Amanda Pampuro

BOULDER, Colo. (CN) — In 1858, the U.S. Army ordered Second Lieutenant Joseph Christmas Ives to provide the government with a better understanding of the Colorado River by exploring the length of the waterway in a steamboat.

The New Yorker’s narrative of the trip is rife with accounts of the watercraft running aground in the rocky, twisting river that ran from Colorado to the Pacific Ocean through mountains and canyons. Over the course of his trip, Ives came to rely on directions toward deeper water from native Chemehuevi, who easily navigated the river on light, bundled reed rafts.

“This was supposed to be a demonstration of American power to the Native people,” University of Colorado historian Patty Limerick told attendees of the 45th Colorado Law Conference on Natural Resources on Thursday, where this year's gathering has been curated to reflect on past lessons learned in managing one of the western U.S.’ most important water sources.

Several key agreements adapting the century-old Colorado River Compact to the aridifying region’s ever-decreasing water availability are set to expire next year, prompting Limerick to urge river stakeholders to heed lessons from Ive’s ill-fated expedition.

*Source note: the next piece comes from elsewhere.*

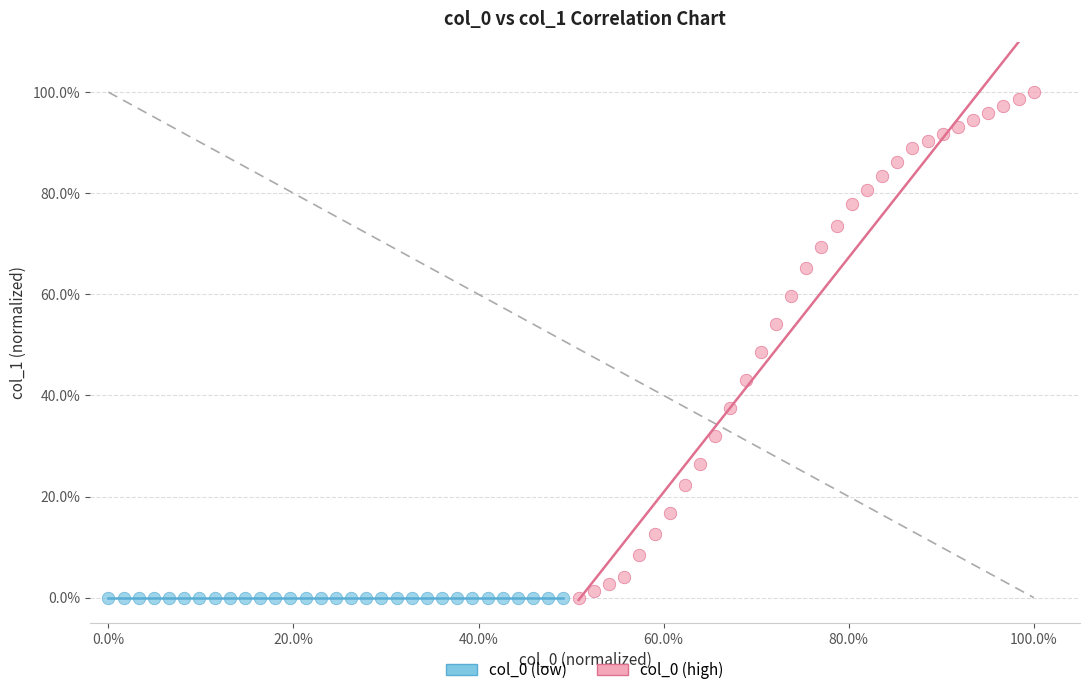

What are all the series names shown in the legend?

col_0 (low), col_0 (high)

“Ives had a chance to address his nation and say ‘we need to rethink this,’” Limerick said. “But Ives did not say to his nation that the rivers of the west are not what you think they are and you are not going to assert power over them.”

Forty million people living in the southwest U.S. and Mexico depend on the Colorado River, including 30 Native American tribes. In addition to generating power for 2.5 million people, more than half of the river’s water nourishes 5.7 million acres of crops.

Several century-old agreements govern the law of the river, including the 1922 Colorado River Compact, which doled out 17.5 million annual acre-feet of water to numerous stakeholders, an amount that was unsustainable even then.

While the Colorado River supplied an average of 15.2 million acre-feet per year through the 20th century, water flows have decreased by roughly 4 million acre-feet over the last 100 years. Colorado State University hydrologist Brad Udall warned that future shortfall projections may prove once again to be overly optimistic.

“Our current climate projection is beyond awful,” Udall said. In addition to current science projecting global temperatures to increase 3 degrees Celsius by the end of the century, and by 5 degrees over land, Udall criticized the Trump administration’s drastic cuts to vital climate change science, which he characterized as “insanity.”

“Why talk about global climate issues in a Colorado River conference? I’m now convinced we have to prepare for the worst-case scenario,” Udall said.

Decades before climate change became a common concern, the Colorado River was divided into upper and lower basins, which were each promised equal 7.2 million annual acre-feet of water. With populations booming first in California, lower basin water use has always outpaced upper basin consumption. Even as the lower basin has made drastic cuts to water use in recent years, the imbalance continues to drive tension, as the states negotiate future agreements, and the upper basin seeks equal rather than proportional cuts across the system.

Three key agreements determining water cuts are set to expire next year: the 2008 interim guidelines, Minute 323 to the 1944 Water Treaty with Mexico, signed in 2017, and a 2019 drought contingency plan. With negotiations ongoing, many stakeholders say updated governing documents must reflect modern environmental and industrial strains on the river, as well as the historical wrong of excluding native tribes from water policymaking.

“Tribes have been fighting for decades for water that was theirs prior to colonization,” said Lorelei Cloud, a member of the Southern Ute Indian Tribe and the Colorado Water Conservation Board’s first indigenous chair.

Cloud argued that future water policy must be rebuilt on indigenous knowledge.

“We have a different relationship with caring for the river, and that should have been built in the foundation of that system,” Cloud said.

The Colorado Law Conference will continue through Friday, giving spotlight to indigenous tribes of the Colorado River as well as federal administrators.